Miniature 3-D glasses for praying mantises are a great idea, even if only for the entertainment value. We get to enjoy photos like the one above, while the mantises look cool and get a more immersive movie-going experience.

But these glasses aren't just for human amusement or mantis matinees. Designed by scientists at Newcastle University in England, they're part of an ongoing research project that aims to deepen our understanding of depth perception. And by shedding light on the details of mantis vision, it could also help us develop better robots.

In a study published in February 2018, researchers not only demonstrate 3-D vision in mantises — the only insects known to possess that power — but they reveal a "completely new form of 3-D vision" that works differently from all previously known forms in nature.

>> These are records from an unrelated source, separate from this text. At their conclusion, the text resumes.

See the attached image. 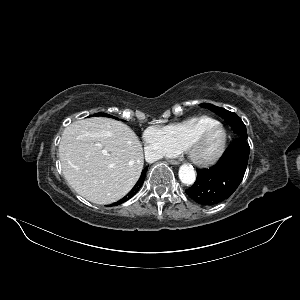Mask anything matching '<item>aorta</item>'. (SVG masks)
<instances>
[{
    "label": "aorta",
    "mask_w": 300,
    "mask_h": 300,
    "mask_svg": "<svg viewBox=\"0 0 300 300\" xmlns=\"http://www.w3.org/2000/svg\"><path fill=\"white\" fill-rule=\"evenodd\" d=\"M179 179L185 185H192L196 180V173L191 165L184 164L179 168Z\"/></svg>",
    "instance_id": "1"
}]
</instances>
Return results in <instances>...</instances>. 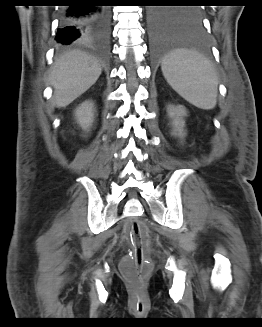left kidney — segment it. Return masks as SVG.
<instances>
[{"mask_svg": "<svg viewBox=\"0 0 262 327\" xmlns=\"http://www.w3.org/2000/svg\"><path fill=\"white\" fill-rule=\"evenodd\" d=\"M167 113L172 120L171 123L173 126V130L171 134L173 136L183 138L186 135L184 131L185 122L183 120V117L187 115V111L185 107L182 105L179 106L169 105L167 107Z\"/></svg>", "mask_w": 262, "mask_h": 327, "instance_id": "left-kidney-1", "label": "left kidney"}]
</instances>
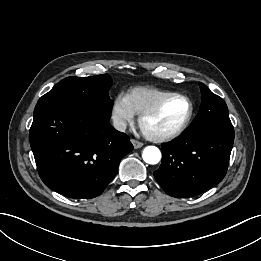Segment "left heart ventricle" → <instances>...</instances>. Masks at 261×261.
<instances>
[{"label":"left heart ventricle","mask_w":261,"mask_h":261,"mask_svg":"<svg viewBox=\"0 0 261 261\" xmlns=\"http://www.w3.org/2000/svg\"><path fill=\"white\" fill-rule=\"evenodd\" d=\"M188 110L189 106L185 100L171 99L156 115L145 121V128L153 133L170 131L184 120Z\"/></svg>","instance_id":"b2bd125f"}]
</instances>
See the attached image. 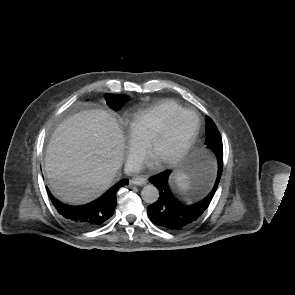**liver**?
I'll list each match as a JSON object with an SVG mask.
<instances>
[{"instance_id": "1", "label": "liver", "mask_w": 295, "mask_h": 295, "mask_svg": "<svg viewBox=\"0 0 295 295\" xmlns=\"http://www.w3.org/2000/svg\"><path fill=\"white\" fill-rule=\"evenodd\" d=\"M123 156V134L115 118L101 109L81 111L53 133L46 150V176L60 200L86 204L111 186Z\"/></svg>"}]
</instances>
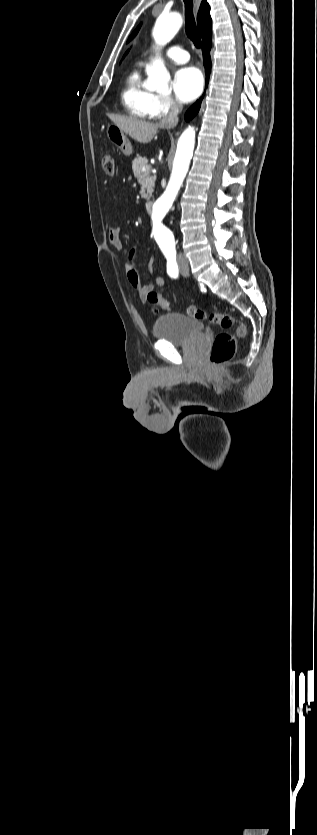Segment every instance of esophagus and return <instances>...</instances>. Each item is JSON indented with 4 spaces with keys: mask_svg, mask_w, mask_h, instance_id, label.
I'll list each match as a JSON object with an SVG mask.
<instances>
[{
    "mask_svg": "<svg viewBox=\"0 0 317 835\" xmlns=\"http://www.w3.org/2000/svg\"><path fill=\"white\" fill-rule=\"evenodd\" d=\"M200 3H201V0H195V4H196V12H197V11H198V9H199Z\"/></svg>",
    "mask_w": 317,
    "mask_h": 835,
    "instance_id": "1",
    "label": "esophagus"
}]
</instances>
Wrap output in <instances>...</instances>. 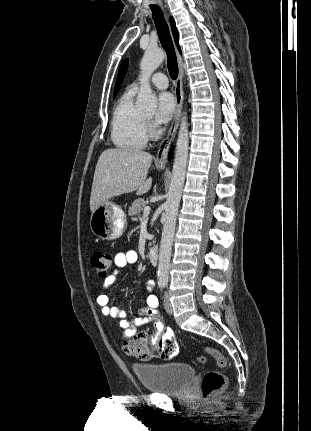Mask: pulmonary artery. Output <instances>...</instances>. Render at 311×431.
Instances as JSON below:
<instances>
[{"mask_svg":"<svg viewBox=\"0 0 311 431\" xmlns=\"http://www.w3.org/2000/svg\"><path fill=\"white\" fill-rule=\"evenodd\" d=\"M151 83L158 89H166L169 85L167 76L162 72H156L151 77ZM138 83H133L130 89L136 91L138 89Z\"/></svg>","mask_w":311,"mask_h":431,"instance_id":"obj_1","label":"pulmonary artery"}]
</instances>
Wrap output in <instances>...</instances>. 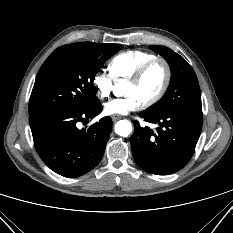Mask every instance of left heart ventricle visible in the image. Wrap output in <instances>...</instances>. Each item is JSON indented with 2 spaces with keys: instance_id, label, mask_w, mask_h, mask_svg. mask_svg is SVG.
<instances>
[{
  "instance_id": "b2bd125f",
  "label": "left heart ventricle",
  "mask_w": 233,
  "mask_h": 233,
  "mask_svg": "<svg viewBox=\"0 0 233 233\" xmlns=\"http://www.w3.org/2000/svg\"><path fill=\"white\" fill-rule=\"evenodd\" d=\"M165 78V69L163 64H154L139 84L128 82L125 94L136 95L142 103L153 98L160 90Z\"/></svg>"
}]
</instances>
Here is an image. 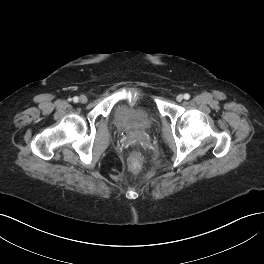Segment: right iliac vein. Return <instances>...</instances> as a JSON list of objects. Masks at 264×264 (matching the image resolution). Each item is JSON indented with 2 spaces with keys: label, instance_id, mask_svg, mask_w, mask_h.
I'll list each match as a JSON object with an SVG mask.
<instances>
[{
  "label": "right iliac vein",
  "instance_id": "obj_1",
  "mask_svg": "<svg viewBox=\"0 0 264 264\" xmlns=\"http://www.w3.org/2000/svg\"><path fill=\"white\" fill-rule=\"evenodd\" d=\"M87 97L85 95H81L79 98L80 103H86L87 102Z\"/></svg>",
  "mask_w": 264,
  "mask_h": 264
}]
</instances>
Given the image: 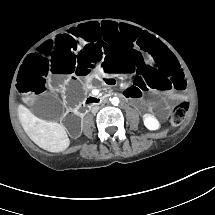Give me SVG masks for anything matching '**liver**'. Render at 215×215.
I'll use <instances>...</instances> for the list:
<instances>
[{
    "label": "liver",
    "mask_w": 215,
    "mask_h": 215,
    "mask_svg": "<svg viewBox=\"0 0 215 215\" xmlns=\"http://www.w3.org/2000/svg\"><path fill=\"white\" fill-rule=\"evenodd\" d=\"M18 116L23 129L38 146L53 152L68 147L69 138L62 124L39 119L23 106L18 107Z\"/></svg>",
    "instance_id": "obj_1"
}]
</instances>
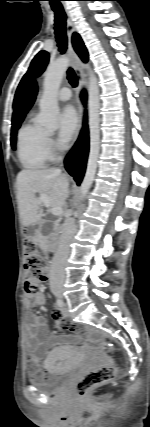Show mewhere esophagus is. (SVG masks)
<instances>
[{
	"instance_id": "esophagus-1",
	"label": "esophagus",
	"mask_w": 150,
	"mask_h": 427,
	"mask_svg": "<svg viewBox=\"0 0 150 427\" xmlns=\"http://www.w3.org/2000/svg\"><path fill=\"white\" fill-rule=\"evenodd\" d=\"M65 12L67 15V19H66V33H67V38H68L67 49H68L69 56L71 58L72 66L75 70V73H76L78 79H79V89L81 90L86 85V79L84 78L83 73H82V68H81L79 57L76 54V52L73 48V45H72V35L75 32V26H74V23H73V21H72V19H71L66 8H65ZM78 110H79V125H78V129H77V132L75 135L74 143L79 136L80 130L82 128V123H83L84 107H83L80 100L78 102Z\"/></svg>"
}]
</instances>
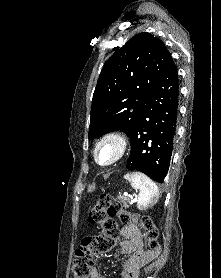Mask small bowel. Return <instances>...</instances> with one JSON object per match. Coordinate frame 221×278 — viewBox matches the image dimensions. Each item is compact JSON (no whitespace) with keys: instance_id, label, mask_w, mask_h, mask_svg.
<instances>
[{"instance_id":"1","label":"small bowel","mask_w":221,"mask_h":278,"mask_svg":"<svg viewBox=\"0 0 221 278\" xmlns=\"http://www.w3.org/2000/svg\"><path fill=\"white\" fill-rule=\"evenodd\" d=\"M122 241L120 242L117 252L121 255H127L121 267L122 278H139L140 269L146 263L151 261L154 256L145 252L143 249V235L138 227L137 218L132 217V222L123 225L121 228ZM90 278H105L101 276L98 269L94 267L91 271Z\"/></svg>"}]
</instances>
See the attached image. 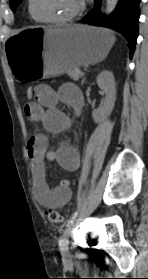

Almost everything we know about 3-D, or stereoscopic, vision comes from studying mammals and other vertebrates. This ability wasn't seen in an insect until the 1980s, when German zoologist Samuel Rossel reported "the first unequivocal evidence for stereoscopic vision in an invertebrate," specifically a praying mantis.

But that research was limited by a reliance on prisms and occluders, the Newcastle researchers noted in 2016, meaning mantises could only be shown a small set of images. Without a better way to test insect depth perception, research stalled for 30 years. Only now, with these shades, are the secrets of mantis vision coming into view.

'Insect cinema'

praying mantis in 3-D glasses
Because they're attached with beeswax, the glasses are easy and harmless to remove. (Photo: Newcastle University)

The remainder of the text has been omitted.